Please restate the records that follow exactly, skipping their images.

--

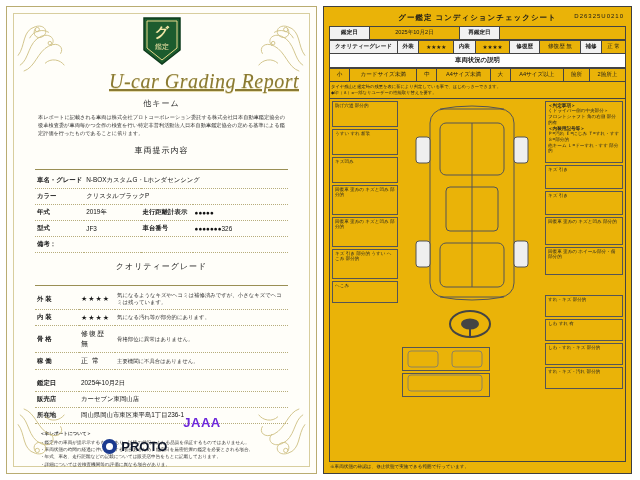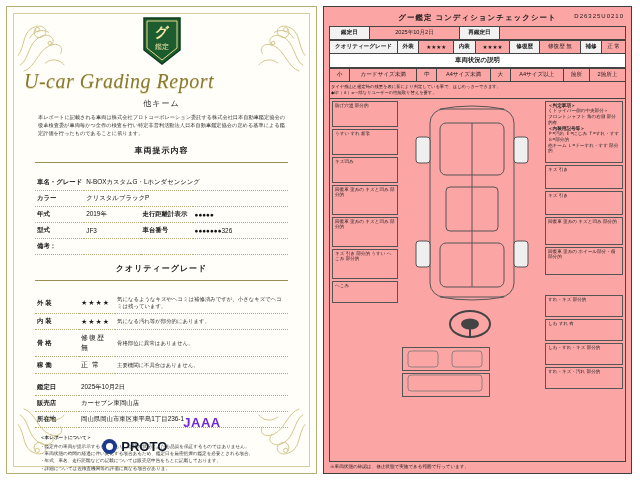--- a/index.html
+++ b/index.html
@@ -112,7 +112,7 @@
   .right {
     width: 310px; height: 468px;
     border: 1px solid #3f3f3f;
-    background: #fca5a5;
+    background: #eab308;
     padding: 4px 5px;
     display: flex; flex-direction: column;
   }

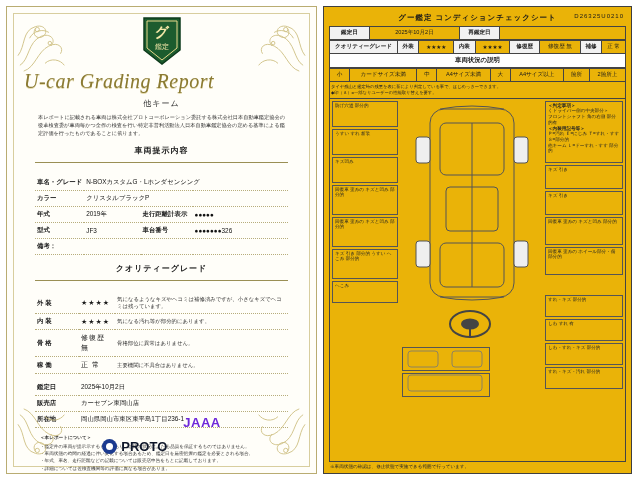--- a/index.html
+++ b/index.html
@@ -42,7 +42,7 @@
     width: 42px; height: 50px; z-index: 5;
   }
   .title-script {
-    text-align: left;
+    text-align: right;
     font-family: "Liberation Serif", serif;
     font-style: italic;
     font-size: 20px;
@@ -50,6 +50,7 @@
     margin-top: 50px;
     letter-spacing: .5px;
     text-shadow: 0 1px 0 #e6dcae;
+    text-decoration: underline;
   }
   .subtitle-bar {
     text-align:center;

--

• _TASK ANSWER_:
--- a/index.html
+++ b/index.html
@@ -112,7 +112,7 @@
   .right {
     width: 310px; height: 468px;
     border: 1px solid #3f3f3f;
-    background: #fca5a5;
+    background: #eab308;
     padding: 4px 5px;
     display: flex; flex-direction: column;
   }

--- a/index.html
+++ b/index.html
@@ -42,7 +42,7 @@
     width: 42px; height: 50px; z-index: 5;
   }
   .title-script {
-    text-align: left;
+    text-align: right;
     font-family: "Liberation Serif", serif;
     font-style: italic;
     font-size: 20px;
@@ -50,6 +50,7 @@
     margin-top: 50px;
     letter-spacing: .5px;
     text-shadow: 0 1px 0 #e6dcae;
+    text-decoration: underline;
   }
   .subtitle-bar {
     text-align:center;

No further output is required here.